> Assigned task: Report every line below that contains the word "GoSamples".

Saved data entries:
+++

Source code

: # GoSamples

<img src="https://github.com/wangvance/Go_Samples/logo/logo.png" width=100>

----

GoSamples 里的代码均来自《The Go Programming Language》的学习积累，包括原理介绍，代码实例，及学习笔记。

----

+++

> Solved exercise:
: # GoSamples
GoSamples 里的代码均来自《The Go Programming Language》的学习积累，包括原理介绍，代码实例，及学习笔记。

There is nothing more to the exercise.